Malignant Mesothelioma Types, or in particular the cell types, has been histologically classified in three variants, the epithelioid, sarcomatoid and biphasic.
Malignant mesothelioma is a form of cancer that is triggered by exposure to a mineral called asbestos. A non-conductive, non-flammable mineral material, asbestos was heavily mined and used in the United States until the 1970s.
When asbestos dust is inhaled, the microscopic fibers that comprise it can target a certain kind of cells, mesothelial cells, which form the lining around the lungs, heart, stomach and other organs. This lining—the mesothelium—produces a lubricating fluid that allows the organs to move smoothly and without friction. The asbestos fibers can damage it by lodging themselves deep within the cells and causing them to replicate uncontrollably. This leads to the formation of a tumor.
Although there are several types of benign mesotheliomas that can occur, these are relatively rare. Most mesothelioma is of the malignant variety.
Most often, mesothelioma occurs in the chest or abdomen. About three out of four cases of mesothelioma begin in the chest cavity. These are called pleural mesothelioma. Ten to 20 percent begin in the abdomen and are called peritoneal mesothelioma. Mesothelioma can also begin in the membranes surrounding the heart or testicles, but these are extremely uncommon.
There are three main histological categories, or cell of Malignant Mesothelioma Types. They are epithelioid, sarcomatoid and biphasic. While diagnostic techniques for all types of mesothelioma include x-ray, CT or MRI scans and biopsies of tissue samples, determination of which cell type of mesothelioma is present in a patient is done by examining the cancerous cells under an electron microscope.

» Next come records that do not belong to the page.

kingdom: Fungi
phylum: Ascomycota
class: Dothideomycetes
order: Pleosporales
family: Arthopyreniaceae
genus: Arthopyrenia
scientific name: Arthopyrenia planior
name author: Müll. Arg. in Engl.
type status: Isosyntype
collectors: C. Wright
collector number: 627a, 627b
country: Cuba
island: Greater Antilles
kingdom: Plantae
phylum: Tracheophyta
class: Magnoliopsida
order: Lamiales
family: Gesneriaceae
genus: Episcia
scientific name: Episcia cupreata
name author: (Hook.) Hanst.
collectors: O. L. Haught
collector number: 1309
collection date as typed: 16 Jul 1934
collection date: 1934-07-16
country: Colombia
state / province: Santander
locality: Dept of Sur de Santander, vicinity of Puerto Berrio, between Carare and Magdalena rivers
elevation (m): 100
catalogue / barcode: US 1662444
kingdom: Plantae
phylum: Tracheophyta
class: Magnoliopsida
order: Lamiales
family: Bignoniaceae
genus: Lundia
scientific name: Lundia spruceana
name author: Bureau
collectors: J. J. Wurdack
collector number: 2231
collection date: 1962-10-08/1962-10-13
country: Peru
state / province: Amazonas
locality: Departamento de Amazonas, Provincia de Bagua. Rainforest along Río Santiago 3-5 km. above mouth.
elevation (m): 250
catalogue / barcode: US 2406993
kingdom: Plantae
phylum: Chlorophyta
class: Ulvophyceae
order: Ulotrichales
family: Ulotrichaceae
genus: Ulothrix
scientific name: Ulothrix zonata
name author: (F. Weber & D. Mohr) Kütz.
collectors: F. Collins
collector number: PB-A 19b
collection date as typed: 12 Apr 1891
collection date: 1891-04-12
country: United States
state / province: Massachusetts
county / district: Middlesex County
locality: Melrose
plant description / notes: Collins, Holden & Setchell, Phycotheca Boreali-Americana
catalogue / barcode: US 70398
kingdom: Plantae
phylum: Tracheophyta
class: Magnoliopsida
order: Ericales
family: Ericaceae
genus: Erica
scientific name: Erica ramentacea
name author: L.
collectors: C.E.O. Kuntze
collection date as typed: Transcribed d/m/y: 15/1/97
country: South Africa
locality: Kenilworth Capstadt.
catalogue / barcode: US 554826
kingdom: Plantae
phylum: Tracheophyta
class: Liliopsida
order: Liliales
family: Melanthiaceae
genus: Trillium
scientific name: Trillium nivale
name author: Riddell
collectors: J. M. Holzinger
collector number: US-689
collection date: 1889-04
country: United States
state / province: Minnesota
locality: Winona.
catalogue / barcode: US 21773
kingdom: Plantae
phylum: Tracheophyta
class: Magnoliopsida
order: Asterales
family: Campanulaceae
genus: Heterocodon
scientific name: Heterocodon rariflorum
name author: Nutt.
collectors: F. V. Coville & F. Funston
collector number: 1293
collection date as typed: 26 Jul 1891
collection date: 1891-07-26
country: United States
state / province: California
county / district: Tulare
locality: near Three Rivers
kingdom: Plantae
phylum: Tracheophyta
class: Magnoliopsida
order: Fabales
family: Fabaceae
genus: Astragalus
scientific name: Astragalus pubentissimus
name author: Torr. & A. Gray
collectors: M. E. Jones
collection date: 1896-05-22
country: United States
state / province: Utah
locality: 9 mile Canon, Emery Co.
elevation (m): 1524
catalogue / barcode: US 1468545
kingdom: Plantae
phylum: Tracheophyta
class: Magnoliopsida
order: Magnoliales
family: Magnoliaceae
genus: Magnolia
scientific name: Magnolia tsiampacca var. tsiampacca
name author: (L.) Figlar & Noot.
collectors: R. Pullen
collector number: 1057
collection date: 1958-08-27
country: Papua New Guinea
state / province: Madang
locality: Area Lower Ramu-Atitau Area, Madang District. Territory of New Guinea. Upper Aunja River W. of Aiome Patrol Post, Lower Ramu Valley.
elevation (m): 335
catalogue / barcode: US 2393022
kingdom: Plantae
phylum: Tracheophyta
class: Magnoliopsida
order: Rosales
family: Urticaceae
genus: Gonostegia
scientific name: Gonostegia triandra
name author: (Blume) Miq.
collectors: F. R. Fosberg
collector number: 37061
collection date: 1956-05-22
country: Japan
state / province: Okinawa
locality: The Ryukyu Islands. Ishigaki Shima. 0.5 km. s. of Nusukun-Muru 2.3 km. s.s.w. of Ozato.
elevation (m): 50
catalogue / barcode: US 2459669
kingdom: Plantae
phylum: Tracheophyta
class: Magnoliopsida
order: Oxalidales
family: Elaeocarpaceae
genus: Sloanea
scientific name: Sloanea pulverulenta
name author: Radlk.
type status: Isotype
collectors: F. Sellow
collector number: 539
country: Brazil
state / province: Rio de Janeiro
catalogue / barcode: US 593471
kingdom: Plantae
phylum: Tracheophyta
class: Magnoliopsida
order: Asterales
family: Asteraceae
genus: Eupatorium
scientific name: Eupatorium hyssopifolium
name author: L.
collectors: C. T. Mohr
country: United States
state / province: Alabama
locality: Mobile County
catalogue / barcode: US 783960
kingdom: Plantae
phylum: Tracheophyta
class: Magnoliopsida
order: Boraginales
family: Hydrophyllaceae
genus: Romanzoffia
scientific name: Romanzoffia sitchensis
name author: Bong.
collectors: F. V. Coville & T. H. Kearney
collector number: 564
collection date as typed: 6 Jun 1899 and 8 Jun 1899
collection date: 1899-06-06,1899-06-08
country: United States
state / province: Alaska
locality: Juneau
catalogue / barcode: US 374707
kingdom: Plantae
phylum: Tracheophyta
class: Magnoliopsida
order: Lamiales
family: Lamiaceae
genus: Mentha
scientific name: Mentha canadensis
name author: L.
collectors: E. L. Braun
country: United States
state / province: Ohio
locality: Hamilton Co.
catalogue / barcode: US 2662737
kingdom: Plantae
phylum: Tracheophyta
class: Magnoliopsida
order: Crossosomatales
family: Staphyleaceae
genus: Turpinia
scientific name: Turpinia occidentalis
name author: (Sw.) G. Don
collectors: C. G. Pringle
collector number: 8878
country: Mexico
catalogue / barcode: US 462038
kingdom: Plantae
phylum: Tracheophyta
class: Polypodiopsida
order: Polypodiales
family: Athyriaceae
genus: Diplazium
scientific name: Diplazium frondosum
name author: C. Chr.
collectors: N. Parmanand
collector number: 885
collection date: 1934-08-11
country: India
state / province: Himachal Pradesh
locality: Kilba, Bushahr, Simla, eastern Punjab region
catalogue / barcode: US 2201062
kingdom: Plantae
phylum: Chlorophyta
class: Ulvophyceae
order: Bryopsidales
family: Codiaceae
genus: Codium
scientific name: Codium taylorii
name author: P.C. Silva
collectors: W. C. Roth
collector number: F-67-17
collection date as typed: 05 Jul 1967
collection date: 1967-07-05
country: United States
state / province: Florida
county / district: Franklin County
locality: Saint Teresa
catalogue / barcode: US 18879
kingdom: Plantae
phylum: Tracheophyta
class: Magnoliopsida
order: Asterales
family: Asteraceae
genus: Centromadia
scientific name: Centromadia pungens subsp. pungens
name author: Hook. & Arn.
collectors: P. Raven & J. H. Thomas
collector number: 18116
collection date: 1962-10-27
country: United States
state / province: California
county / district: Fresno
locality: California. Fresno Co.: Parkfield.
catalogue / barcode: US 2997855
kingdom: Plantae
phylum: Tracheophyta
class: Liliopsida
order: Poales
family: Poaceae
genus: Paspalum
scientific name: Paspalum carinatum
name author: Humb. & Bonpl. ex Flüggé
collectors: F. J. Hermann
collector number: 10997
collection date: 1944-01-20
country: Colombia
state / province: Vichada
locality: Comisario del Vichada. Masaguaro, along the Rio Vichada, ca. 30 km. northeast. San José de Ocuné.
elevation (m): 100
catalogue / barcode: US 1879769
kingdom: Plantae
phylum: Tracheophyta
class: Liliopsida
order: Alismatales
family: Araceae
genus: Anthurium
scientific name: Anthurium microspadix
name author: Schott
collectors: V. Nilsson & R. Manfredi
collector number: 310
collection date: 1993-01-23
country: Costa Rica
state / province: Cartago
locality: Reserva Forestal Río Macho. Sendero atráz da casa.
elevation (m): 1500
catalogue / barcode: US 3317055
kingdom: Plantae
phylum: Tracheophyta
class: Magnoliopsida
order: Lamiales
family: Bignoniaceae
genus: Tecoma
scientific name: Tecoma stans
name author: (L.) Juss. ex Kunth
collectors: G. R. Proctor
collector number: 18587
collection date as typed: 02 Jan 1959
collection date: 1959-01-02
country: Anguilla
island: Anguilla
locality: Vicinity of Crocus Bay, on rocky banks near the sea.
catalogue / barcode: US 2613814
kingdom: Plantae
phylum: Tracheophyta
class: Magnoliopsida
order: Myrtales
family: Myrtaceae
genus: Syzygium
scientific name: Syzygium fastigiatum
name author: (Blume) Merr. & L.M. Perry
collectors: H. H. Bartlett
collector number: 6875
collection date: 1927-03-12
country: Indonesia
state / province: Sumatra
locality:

Epithelioid mesothelioma is the most common of Malignant Mesothelioma Types. Between 50 and 70 percent of mesothelioma cases are epithelioid, which means that the cancer has originated in the epithelial cells in tissues surrounding the internal organs. Epithelial cells have a uniform, cube-like shape, a tubular pattern, and a unique cell nucleus. The symptoms of epithelioid mesothelioma may include fluid build-up, respiratory difficulty and chest pain. Epithelioid mesothelioma can easily be confused with another form of cancer, called adenocarcinoma.
Epithelioid is considered the most treatable form of the cancer, with a better prognosis than the other forms.
Sarcomatoid, or fibrous, mesothelioma is the least common type of mesothelioma. The cells of this form appear originate in the body’s connective tissues, and appear under a microscope as elongated, irregular spindle shapes that often overlap. Occurring in only seven to 20 percent of patients, sarcomatoid mesothelioma is frequently mistaken for sarcomatoid carcinoma, sarcoma, pulmonary sarcomatoid carcinoma, and high-grade sarcoma.
Sarcomatoid mesothelioma cells can further divide into several other types of cancerous cells, including acinar cell, clear cell, small cell, and tubulopapillary cell. Sarcomatoid mesothelioma cells tend to show more abnormality than epithelioid ones, are more aggressive and show more mitotic activity, which refers to the process of cell division and reproduction.
Because of this aggressive and rapid division, sarcomatoid mesothelioma is often considered to be more difficult to treat than the other types.
The last cell type of malignant mesothelioma is a mixture of the other two and is therefore called biphasic mesothelioma. The second most common histological category, diagnoses of biphasic (also called mixed biphasic) mesothelioma have increased in recent years, and now account for 25 to 40 percent of all malignant mesothelioma cases. Biphasic mesothelioma does not have its own distinct cell structure, but rather exhibits both sarcomatoid and epithelioid cells, making it easier to diagnose. Different parts of the tumor may contain different cell types; some oncologists believe that the more tissue samples or biopsies that are taken, the greater the chance of a biphasic mesothelioma diagnosis.
No matter the histological Malignant Mesothelioma Types that has been diagnosed, the treatment plan will depend primarily on the stage at which the cancer was diagnosed, its location and the patient’s general state of health. The patient and physician together will determine whether to pursue traditional treatment methods such as chemotherapy, radiation or surgery; experimental treatment through clinical trials; alternative approaches; or hospice care and pain management methods. However, some chemotherapy drugs that are effective at destroying the proteins found within epithelioid cells contain enzymes that sarcomatoid cells can resist. Therefore, in the case of a sarcomatoid diagnosis, treatment may be modified.
All Malignant Mesothelioma Types are incurable, with an expected life span of only six to 18 months after diagnosis.